Wednesday, February 11, 2009

Javascript namespacing and packaging - Draft 1

Packaging and namespacing standard for javascript projects - Draft 1

Date: Tue Feb 10 19:03:38 EST 2009
Subject: Packaging and namespacing standard for javascript projects - Draft 1
From: Daniel Bush - dlb.id.au AT gmail.com

BACKGROUND

The following questions motivate this README file.
  • What is the best way to structure a javascript project?
  • How do you package it and handle versioning?
  • How do you prevent clashes in the "global namespace"?
  • In short: how do you create an eco-system of javascript libraries created by multiple authors/vendors with multiple versions which other authors can easily use and handle in a reliable, controlled way?
Motivations for this document:
  • http://yuiblog.com/blog/2006/06/01/global-domination/
  • http://yuiblog.com/blog/2007/06/12/module-pattern/
  • http://blog.web17.com.au/2009/02/namespaces-in-javascript-1.html
This draft is a first attempt. It is likely there may be major revisions or unresolved issues.

*Material shown*:
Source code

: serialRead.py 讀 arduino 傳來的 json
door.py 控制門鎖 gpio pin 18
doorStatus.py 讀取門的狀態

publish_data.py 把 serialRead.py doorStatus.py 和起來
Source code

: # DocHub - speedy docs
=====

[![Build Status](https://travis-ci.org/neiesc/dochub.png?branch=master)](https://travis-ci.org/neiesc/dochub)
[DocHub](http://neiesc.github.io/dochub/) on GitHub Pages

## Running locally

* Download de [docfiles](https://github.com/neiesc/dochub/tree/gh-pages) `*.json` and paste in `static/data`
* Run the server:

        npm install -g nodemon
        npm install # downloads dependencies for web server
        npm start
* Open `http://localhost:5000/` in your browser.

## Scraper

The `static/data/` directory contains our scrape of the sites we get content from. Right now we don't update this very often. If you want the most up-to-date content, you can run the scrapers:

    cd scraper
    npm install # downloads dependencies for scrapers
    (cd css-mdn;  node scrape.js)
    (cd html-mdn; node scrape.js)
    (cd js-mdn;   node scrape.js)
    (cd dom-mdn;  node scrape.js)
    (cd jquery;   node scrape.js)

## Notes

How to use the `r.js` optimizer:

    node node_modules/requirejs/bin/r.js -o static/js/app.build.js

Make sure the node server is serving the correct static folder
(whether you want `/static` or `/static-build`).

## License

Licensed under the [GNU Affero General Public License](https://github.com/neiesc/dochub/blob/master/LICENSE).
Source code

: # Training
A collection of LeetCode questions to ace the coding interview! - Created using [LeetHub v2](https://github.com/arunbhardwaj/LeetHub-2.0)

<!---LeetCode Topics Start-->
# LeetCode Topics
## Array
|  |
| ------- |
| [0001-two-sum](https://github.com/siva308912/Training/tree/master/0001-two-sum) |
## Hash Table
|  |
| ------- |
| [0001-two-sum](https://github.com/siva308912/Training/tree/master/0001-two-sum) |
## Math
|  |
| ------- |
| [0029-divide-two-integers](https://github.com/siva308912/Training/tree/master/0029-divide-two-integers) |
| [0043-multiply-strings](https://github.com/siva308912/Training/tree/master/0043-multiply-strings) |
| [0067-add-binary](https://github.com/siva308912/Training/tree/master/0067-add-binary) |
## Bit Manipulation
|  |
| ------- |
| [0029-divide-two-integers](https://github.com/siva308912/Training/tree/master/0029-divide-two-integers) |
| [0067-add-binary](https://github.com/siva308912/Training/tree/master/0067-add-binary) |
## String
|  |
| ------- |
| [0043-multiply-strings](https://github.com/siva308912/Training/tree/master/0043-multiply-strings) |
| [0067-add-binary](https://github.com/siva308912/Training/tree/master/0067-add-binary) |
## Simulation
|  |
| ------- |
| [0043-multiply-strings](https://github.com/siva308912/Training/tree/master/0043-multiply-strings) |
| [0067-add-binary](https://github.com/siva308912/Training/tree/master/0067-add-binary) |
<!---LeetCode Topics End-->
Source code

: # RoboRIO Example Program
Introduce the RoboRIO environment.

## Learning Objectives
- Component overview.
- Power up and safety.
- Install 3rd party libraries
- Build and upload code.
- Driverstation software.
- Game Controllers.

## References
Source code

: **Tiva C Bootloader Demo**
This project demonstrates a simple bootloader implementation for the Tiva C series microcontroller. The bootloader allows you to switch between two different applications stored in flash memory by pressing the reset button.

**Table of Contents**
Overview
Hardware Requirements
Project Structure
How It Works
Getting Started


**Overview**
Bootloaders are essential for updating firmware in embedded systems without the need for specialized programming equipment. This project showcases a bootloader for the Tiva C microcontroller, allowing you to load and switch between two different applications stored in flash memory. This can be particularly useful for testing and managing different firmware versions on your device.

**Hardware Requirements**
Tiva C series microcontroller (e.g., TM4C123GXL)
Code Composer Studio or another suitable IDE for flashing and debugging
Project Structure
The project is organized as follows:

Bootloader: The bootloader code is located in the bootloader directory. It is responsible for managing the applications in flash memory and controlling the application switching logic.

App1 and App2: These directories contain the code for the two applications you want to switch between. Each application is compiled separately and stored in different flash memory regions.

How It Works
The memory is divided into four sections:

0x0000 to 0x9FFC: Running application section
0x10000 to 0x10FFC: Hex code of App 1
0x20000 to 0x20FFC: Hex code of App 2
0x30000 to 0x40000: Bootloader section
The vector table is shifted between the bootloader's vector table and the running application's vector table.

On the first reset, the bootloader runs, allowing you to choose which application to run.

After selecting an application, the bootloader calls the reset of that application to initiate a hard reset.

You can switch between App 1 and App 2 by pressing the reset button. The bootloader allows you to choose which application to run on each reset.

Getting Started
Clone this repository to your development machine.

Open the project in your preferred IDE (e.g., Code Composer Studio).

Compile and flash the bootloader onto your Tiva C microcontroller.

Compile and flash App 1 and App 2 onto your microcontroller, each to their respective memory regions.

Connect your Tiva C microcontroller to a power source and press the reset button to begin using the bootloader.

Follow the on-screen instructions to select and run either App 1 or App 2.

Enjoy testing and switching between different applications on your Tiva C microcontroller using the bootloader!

*Required action A*: Condense the paragraph of the namespacing draft that begins "The following questions motivate this README file" into a single sentence that keeps its main points.
*Required action B*: Rework the namespacing draft starting at "Javascript namespacing and" and ending at "and handle versioning?", with "README file" swapped for "document".

*Exercise answer A*: The README file is driven by questions about how best to structure, package and version a javascript project, how to prevent clashes in the "global namespace," and, in short, how to build an eco-system of javascript libraries from multiple authors/vendors and versions that other authors can easily use in a reliable, controlled way.

*Exercise answer B*:
Javascript namespacing and packaging - Draft 1

Packaging and namespacing standard for javascript projects - Draft 1

Date: Tue Feb 10 19:03:38 EST 2009
Subject: Packaging and namespacing standard for javascript projects - Draft 1
From: Daniel Bush - dlb.id.au AT gmail.com

BACKGROUND

The following questions motivate this document.
  • What is the best way to structure a javascript project?
  • How do you package it and handle versioning?